SLUC Nancy : entre série noire et projection, Sylvain Lautié garde le cap

Sylvain Lautié prône la résilience avant le sprint final
De retour à l’entraînement après une semaine de break, le SLUC Nancy aborde la dernière ligne droite de sa saison dans un contexte tendu. Avec huit revers sur les neuf dernières rencontres, plongeant le club à la 11e place de la Betclic ELITE (7V/13D), la dynamique est clairement défavorable. Mais pour Sylvain Lautié, il n’est pas question de s’affoler ni de dévier du projet initial.
« Il serait indécent de parler de ma situation contractuelle, alors que nous sommes dans une mauvaise passe », estime l’entraîneur nancéien dans les colonnes de l’Est Républicain, dont l’avenir reste en suspens. L’heure est au terrain, pas aux discussions personnelles.
Une équipe qu’il juge capable de résilience
Malgré la série noire, Sylvain Lautié assure que son groupe ne lâche pas mentalement. « Je pense sincèrement que l’équipe a une réelle capacité à ne pas céder et à faire preuve de résilience dans les moments difficiles. Maintenant, nous allons voir dans les matchs qui arrivent et qui seront très importants… ».
Le SLUC Nancy entre dans un moment charnière de sa saison. Les prochaines semaines diront si cette résilience affichée peut se traduire concrètement au classement.
Une exigence qu’il relativise
Pour égaler les 14 victoires de la saison passée où le SLUC avait terminé son exercice à la 9e place (14 victoires et 16 défaites), Nancy devrait remporter sept de ses dix derniers matches. Une perspective qui semble compliquée au vu de la dynamique actuelle. Mais le coach remet les choses en perspective.
« Nous allons avoir beaucoup de matchs à notre portée… Mais c’est quand même bizarre, cette exigence que vous avez… D’ailleurs, je n’ai jamais dit que nous allions gagner quatorze matchs. »
Il rappelle le contexte structurel du club : « La saison dernière, nous avons obtenu quatorze victoires avec six joueurs majeurs qui étaient restés. Là, nous sommes repartis d’une feuille blanche, avec une équipe de jeunes, avec les blessures en début de saison de Mohammad Amini, d’Enzo Goudou-Sinha, de Stéphane Gombauld… Il faut raison garder ! »

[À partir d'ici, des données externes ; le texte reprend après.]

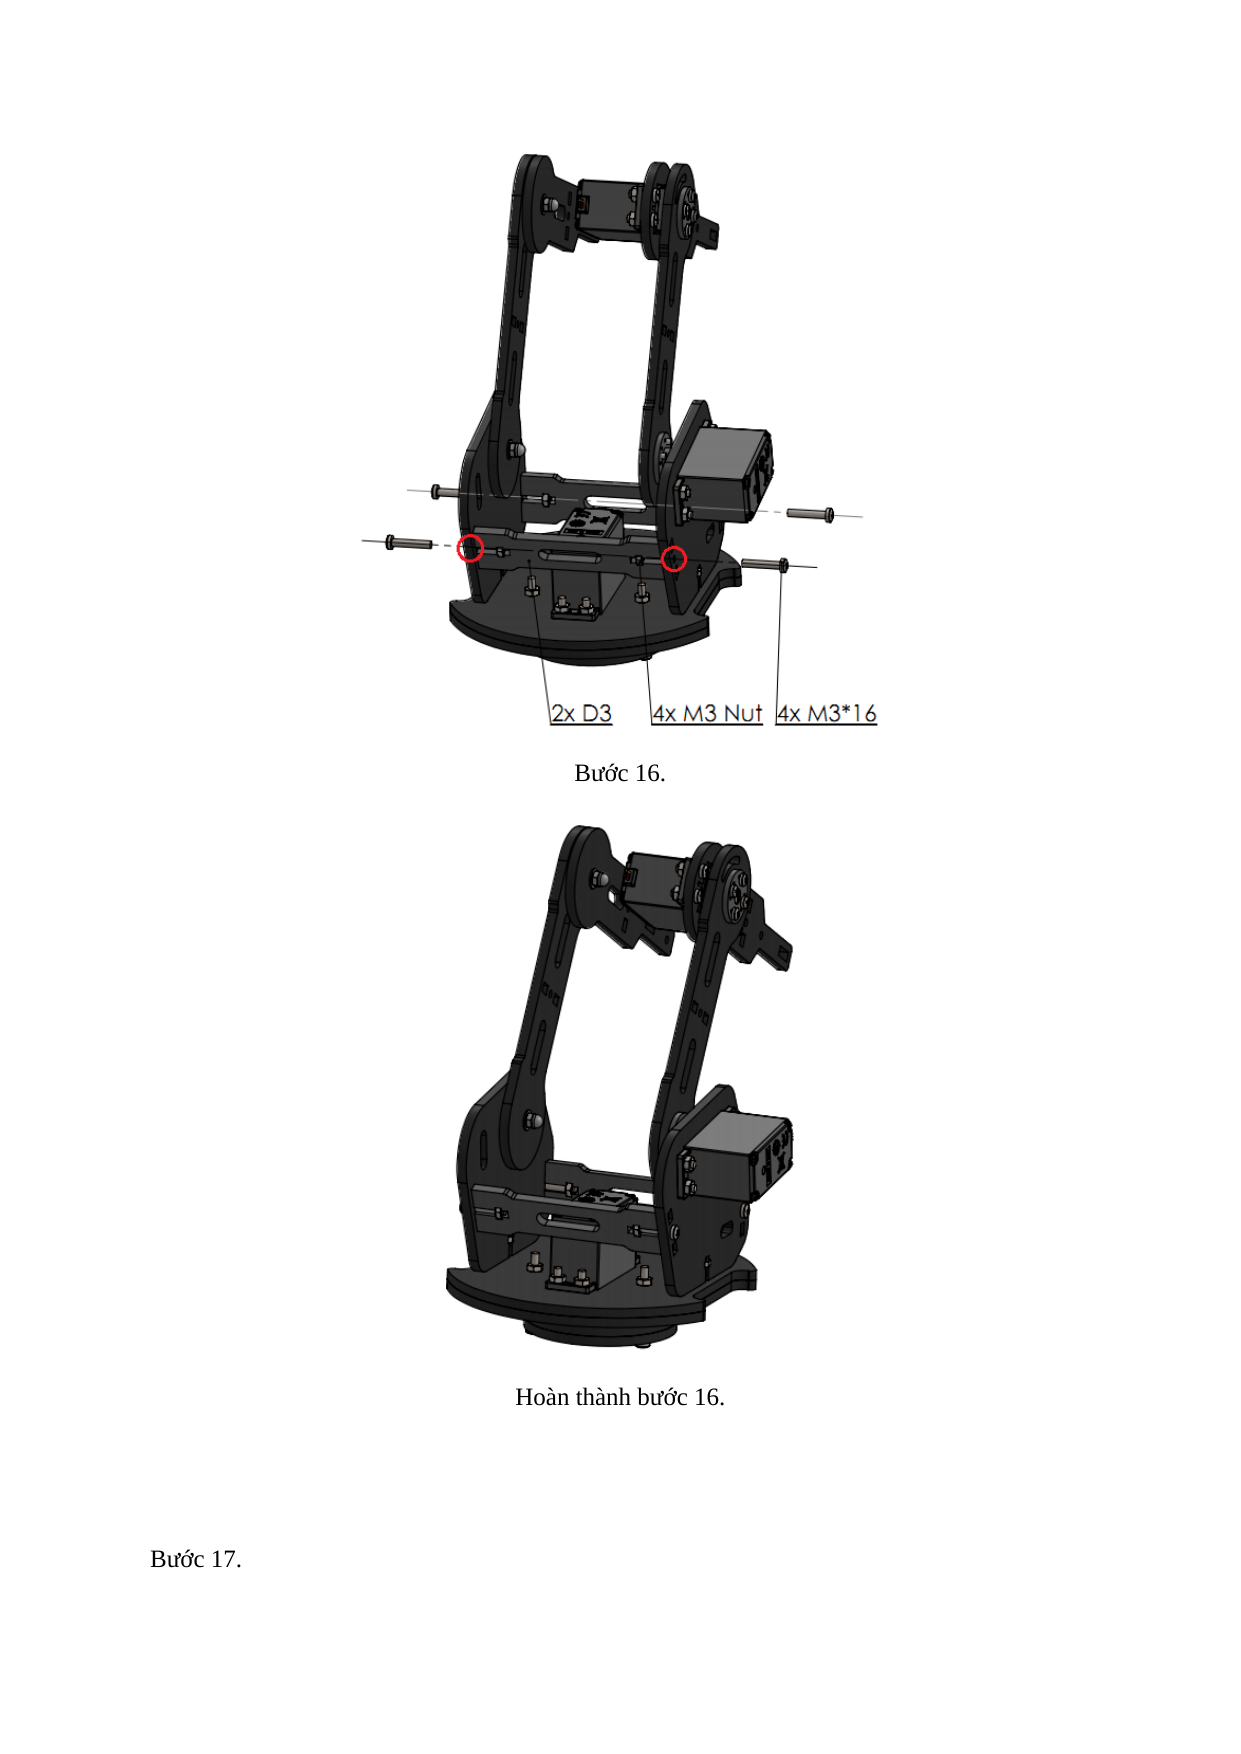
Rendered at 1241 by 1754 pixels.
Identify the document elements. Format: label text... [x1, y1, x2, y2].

text Hoàn thành bước 16. [150, 1382, 1090, 1411]
picture [445, 811, 796, 1357]
text Bước 17. [150, 1544, 1090, 1572]
picture [352, 150, 888, 733]
text Bước 16. [150, 758, 1090, 787]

Dans son esprit, une fin de saison entre 12 et 14 succès constituerait déjà une performance solide : « Si nous terminons entre douze et quatorze victoires, ce sera très bien ! »
Un changement de cycle assumé
Au-delà des résultats bruts, le technicien lorrain insiste sur le travail de fond engagé cette année. « Mettre des joueurs à niveau, comme nous l’avons fait avec Clément Frisch, Antony Labanca ou Caleb Walker, ça prend du temps. Ça ne prend pas que six mois… ».
L’ancien coach du BBD se projette déjà sur la suite, évoquant une base prometteuse pour la saison prochaine : « Lorsque je vois l’équipe que nous pourrions avoir la saison prochaine, avec Enzo (Goudou-Sinha), Stéphane (Gombauld), Mohammad (Amini), Marco (Fodzo Dada), Kévin (Marsillon-Noléo)… Là, il y a une bonne ossature. Une ossature qui a dominé Villeurbanne pendant un peu plus de vingt minutes. Changer de cycle, c’est un gros travail. »
Entre série noire et volonté de construire dans la durée, le SLUC Nancy avance sur une ligne de crête. Les résultats à venir diront si la projection défendue par Sylvain Lautié peut survivre à l’urgence du présent.
Prochain rendez-vous pour Sylvain Lautié et ses hommes le 7 mars prochain pour la réception de Chalon-sur-Saône. Un match qui marquera le retour Phlandrous Fleming Jr à la compétition après plus d’un mois d’absence.